I don’t look at it as a fault I look at it as nature. Why because from the time we were small girls it has been programmed into us to think this way. But the point I’m trying to stress is that it doesn’t have to be that way…

Finding love everlasting is a wonderful thing when it happens, but it shouldn’t be the only thing you live for. You don’t need to be so “desperate” to find that knight in shining armor. If I may quote the Therapist from the show…” There is no such thing as Prince Charming. Because the man that ‘sweeps’ you off your feet, will be the same man that ‘sweeps’ you away from who you really are.”

It’s the times that you are “alone” that you figure out who you are and who it is that you want to be.
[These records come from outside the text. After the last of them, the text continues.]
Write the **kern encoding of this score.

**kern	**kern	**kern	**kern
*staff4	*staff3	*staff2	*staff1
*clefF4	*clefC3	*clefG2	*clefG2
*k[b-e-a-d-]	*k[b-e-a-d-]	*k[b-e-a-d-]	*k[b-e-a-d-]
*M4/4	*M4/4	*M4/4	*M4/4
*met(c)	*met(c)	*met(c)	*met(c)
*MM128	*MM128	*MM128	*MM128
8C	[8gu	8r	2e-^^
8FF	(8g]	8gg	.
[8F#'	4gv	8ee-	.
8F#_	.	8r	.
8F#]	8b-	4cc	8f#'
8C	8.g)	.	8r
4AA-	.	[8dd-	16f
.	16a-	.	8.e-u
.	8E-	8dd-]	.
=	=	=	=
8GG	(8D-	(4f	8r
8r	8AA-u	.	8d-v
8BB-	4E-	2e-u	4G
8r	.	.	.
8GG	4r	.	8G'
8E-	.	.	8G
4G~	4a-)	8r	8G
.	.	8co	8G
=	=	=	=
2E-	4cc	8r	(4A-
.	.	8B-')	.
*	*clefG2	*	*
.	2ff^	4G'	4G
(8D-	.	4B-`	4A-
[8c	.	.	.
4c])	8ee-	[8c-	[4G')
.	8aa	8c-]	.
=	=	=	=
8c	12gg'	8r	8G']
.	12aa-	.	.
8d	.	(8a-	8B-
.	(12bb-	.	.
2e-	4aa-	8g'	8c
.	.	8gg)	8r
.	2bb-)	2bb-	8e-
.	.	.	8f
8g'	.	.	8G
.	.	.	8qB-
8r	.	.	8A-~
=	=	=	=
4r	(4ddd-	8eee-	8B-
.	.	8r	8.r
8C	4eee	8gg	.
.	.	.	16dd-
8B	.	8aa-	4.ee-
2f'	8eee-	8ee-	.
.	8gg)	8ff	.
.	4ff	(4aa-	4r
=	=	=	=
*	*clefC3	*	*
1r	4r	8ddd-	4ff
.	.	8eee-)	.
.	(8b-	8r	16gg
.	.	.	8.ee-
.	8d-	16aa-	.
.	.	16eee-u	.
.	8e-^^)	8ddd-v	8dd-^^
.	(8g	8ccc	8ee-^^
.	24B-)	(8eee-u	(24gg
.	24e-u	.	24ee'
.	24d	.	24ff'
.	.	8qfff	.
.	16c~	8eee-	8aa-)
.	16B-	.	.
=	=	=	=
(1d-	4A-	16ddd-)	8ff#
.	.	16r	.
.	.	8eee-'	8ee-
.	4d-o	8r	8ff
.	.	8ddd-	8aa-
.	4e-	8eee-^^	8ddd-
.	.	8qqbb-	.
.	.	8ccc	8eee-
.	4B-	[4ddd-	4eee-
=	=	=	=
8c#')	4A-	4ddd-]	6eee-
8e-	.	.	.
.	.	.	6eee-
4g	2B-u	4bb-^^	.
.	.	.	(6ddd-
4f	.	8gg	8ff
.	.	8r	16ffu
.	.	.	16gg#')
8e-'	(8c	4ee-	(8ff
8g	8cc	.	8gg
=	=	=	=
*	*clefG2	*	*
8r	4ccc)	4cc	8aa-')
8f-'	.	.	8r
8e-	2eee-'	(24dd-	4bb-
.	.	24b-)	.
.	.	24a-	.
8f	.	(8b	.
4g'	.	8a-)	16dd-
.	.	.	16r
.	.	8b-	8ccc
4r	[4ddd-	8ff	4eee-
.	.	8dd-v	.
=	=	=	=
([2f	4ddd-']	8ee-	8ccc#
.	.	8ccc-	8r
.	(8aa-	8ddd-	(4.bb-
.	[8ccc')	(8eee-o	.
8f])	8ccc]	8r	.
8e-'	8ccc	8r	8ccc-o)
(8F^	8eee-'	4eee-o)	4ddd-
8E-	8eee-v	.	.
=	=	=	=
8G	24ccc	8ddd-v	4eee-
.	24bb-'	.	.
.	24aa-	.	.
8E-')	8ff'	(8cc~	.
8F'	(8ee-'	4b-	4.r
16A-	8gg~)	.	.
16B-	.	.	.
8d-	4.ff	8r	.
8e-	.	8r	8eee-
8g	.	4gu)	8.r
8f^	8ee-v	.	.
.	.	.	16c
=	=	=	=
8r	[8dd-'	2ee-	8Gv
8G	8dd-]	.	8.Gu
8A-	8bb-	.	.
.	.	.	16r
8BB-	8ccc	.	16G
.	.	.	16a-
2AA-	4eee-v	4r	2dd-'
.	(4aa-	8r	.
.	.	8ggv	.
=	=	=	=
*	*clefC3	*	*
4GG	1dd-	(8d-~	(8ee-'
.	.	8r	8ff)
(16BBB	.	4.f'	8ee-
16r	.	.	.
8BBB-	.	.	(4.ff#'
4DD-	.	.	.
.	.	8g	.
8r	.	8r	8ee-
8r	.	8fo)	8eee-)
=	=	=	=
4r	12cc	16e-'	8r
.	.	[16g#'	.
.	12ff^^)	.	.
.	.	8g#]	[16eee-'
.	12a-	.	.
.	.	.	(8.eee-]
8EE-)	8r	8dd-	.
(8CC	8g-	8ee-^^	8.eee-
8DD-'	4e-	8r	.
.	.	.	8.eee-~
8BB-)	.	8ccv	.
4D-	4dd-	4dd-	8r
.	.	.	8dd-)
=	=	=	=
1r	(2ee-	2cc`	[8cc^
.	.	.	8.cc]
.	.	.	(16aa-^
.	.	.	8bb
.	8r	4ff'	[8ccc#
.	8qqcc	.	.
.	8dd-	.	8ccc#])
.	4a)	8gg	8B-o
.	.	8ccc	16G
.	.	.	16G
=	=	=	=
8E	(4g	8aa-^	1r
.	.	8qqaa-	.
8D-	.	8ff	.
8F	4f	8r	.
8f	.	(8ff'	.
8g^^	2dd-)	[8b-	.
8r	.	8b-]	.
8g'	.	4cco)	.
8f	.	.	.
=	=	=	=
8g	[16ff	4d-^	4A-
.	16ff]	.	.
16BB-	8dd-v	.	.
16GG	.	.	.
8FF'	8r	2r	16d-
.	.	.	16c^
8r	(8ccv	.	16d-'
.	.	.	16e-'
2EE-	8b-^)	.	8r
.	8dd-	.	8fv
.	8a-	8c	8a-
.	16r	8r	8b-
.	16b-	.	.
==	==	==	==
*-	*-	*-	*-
You don’t need another person to complete you. You need to complete yourself. When you complete yourself you are more aware of yourself, and you are less likely to stay with or get yourself into unhealthy relationships. Now don’t get me wrong that’s not to say that “Sh!t won’t happen”. You have to fall to learn to do better for yourself. You are going to have bad relationships before you find the good one…if not than consider yourself a lucky b!tch and I hate you, you’re not normal.


In conclusion: Don’t let being “alone” make you feel like it’s the end of the world. Use that time to make yourself better. Learn to be comfortable with who you are and what you want to become. And when the time is right you will end up with the right person.